Yves Mersch: Ructions in the repo market – monetary easing or regulatory squeezing?
26 January 2017
ECB's Mersch reviews the trends that have affected both the supply and demand for good collateral which confluence reflects the situation in the repo market nowadays.
Banks and other market participants report a decrease in market making activities and collateral scarcity in repo-markets. The perception of a challenging environment can therefore not be denied.
Pro-cyclical market reactions during and after the financial crisis and – related – changes in banking regulation clearly had an impact on the functioning of the repo markets. But with the continued economic recovery market stress should fade and conditions for unsecured lending might re-gain some attractiveness. Likewise, market players will adjust their business models over time amid a new regulatory environment.

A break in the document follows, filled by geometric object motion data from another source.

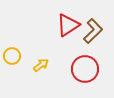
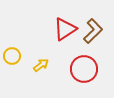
red triangle: moved 3 px left, 4 px down
red circle: moved 1 px left
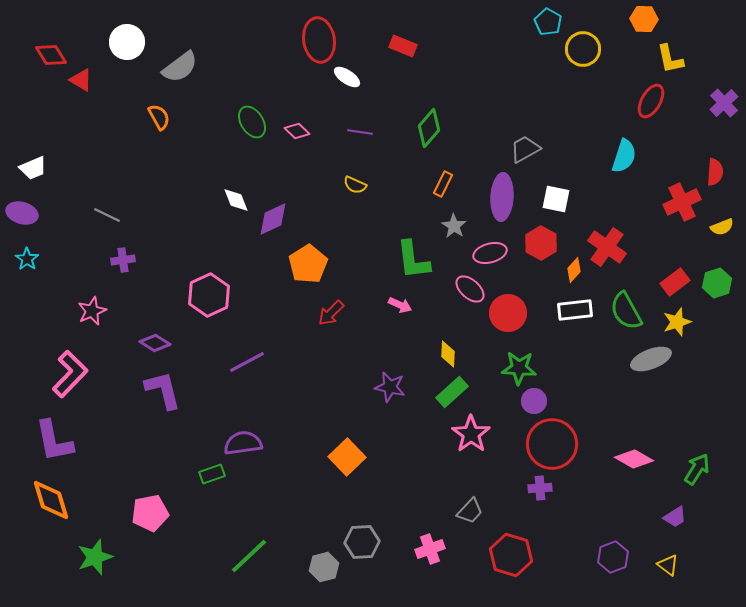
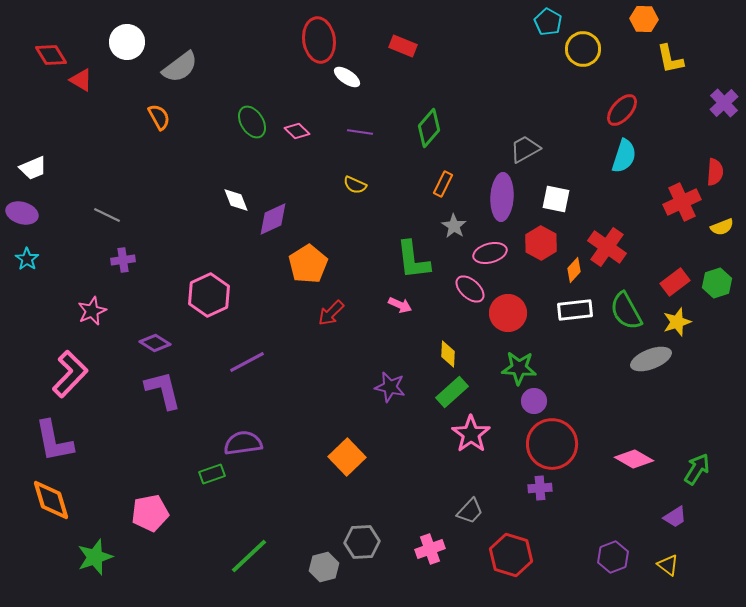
red ellipse at (651, 101): moved 29 px left, 9 px down; rotated 12 degrees clockwise
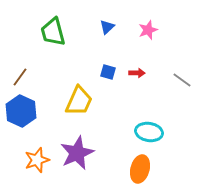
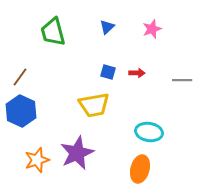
pink star: moved 4 px right, 1 px up
gray line: rotated 36 degrees counterclockwise
yellow trapezoid: moved 15 px right, 4 px down; rotated 56 degrees clockwise
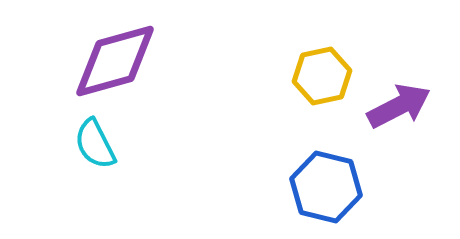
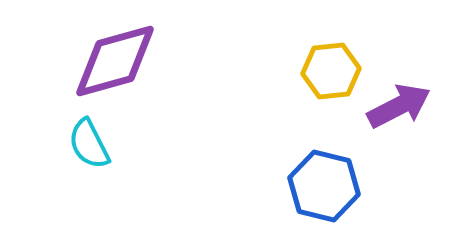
yellow hexagon: moved 9 px right, 5 px up; rotated 6 degrees clockwise
cyan semicircle: moved 6 px left
blue hexagon: moved 2 px left, 1 px up
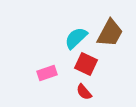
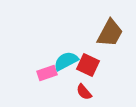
cyan semicircle: moved 10 px left, 23 px down; rotated 15 degrees clockwise
red square: moved 2 px right, 1 px down
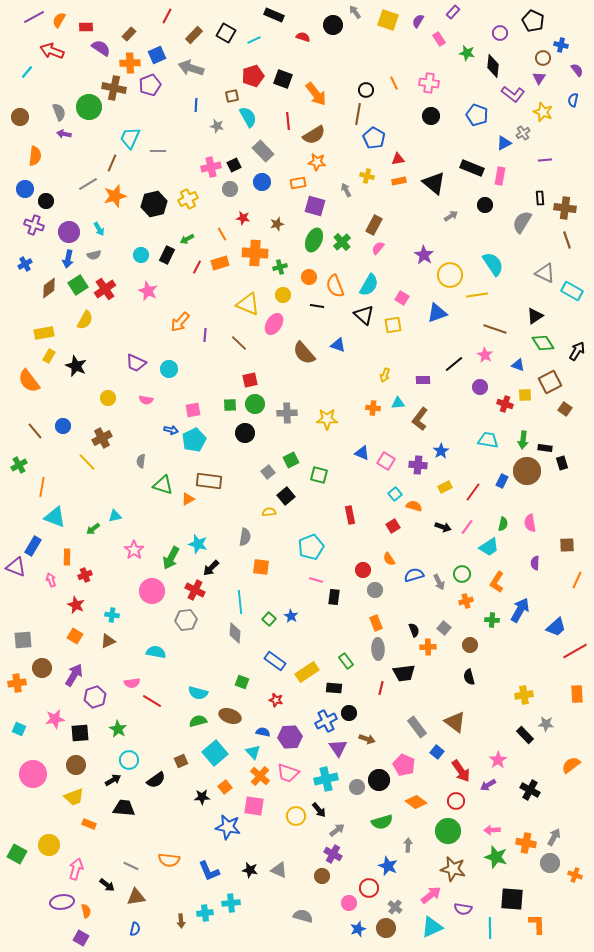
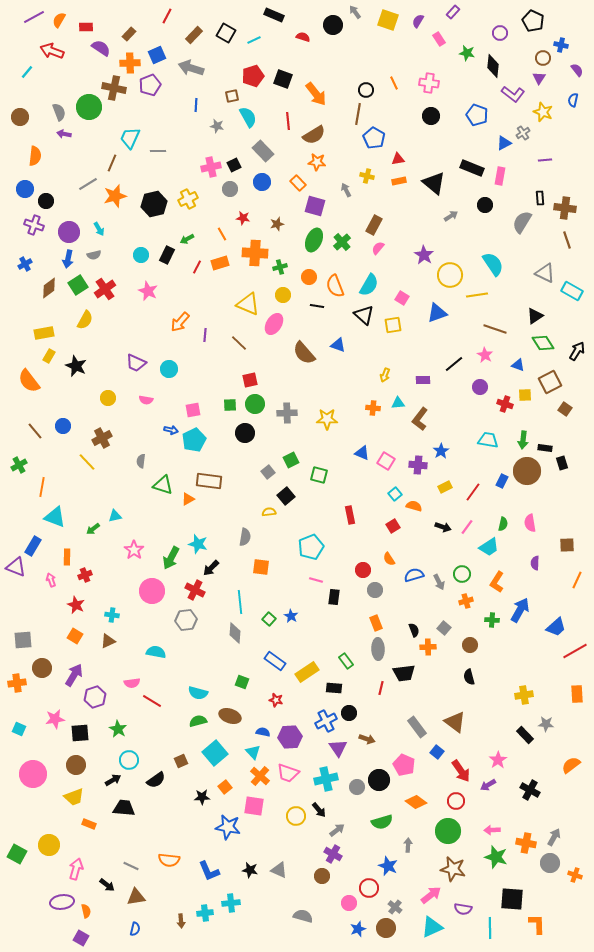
orange rectangle at (298, 183): rotated 56 degrees clockwise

Regarding the ECB’s asset purchase program, two important points have to be made:
-
Although the APP might have some negative side effects on the functioning of the repo market as compared to the pre-crisis levels, other more potent factors were at work. To reduce spill-over effects the ECB has also introduced several mitigation measures.
-
Even more important: the ECB has one mandate, which is to ensure price stability. Elevated risks to its goal have made unconventional measures necessary on an unpreceded scale and on a temporary basis. And they prove successful. Although we try to minimise negative side effects, any of these considerations are without prejudice to the obligation to honour our mandate.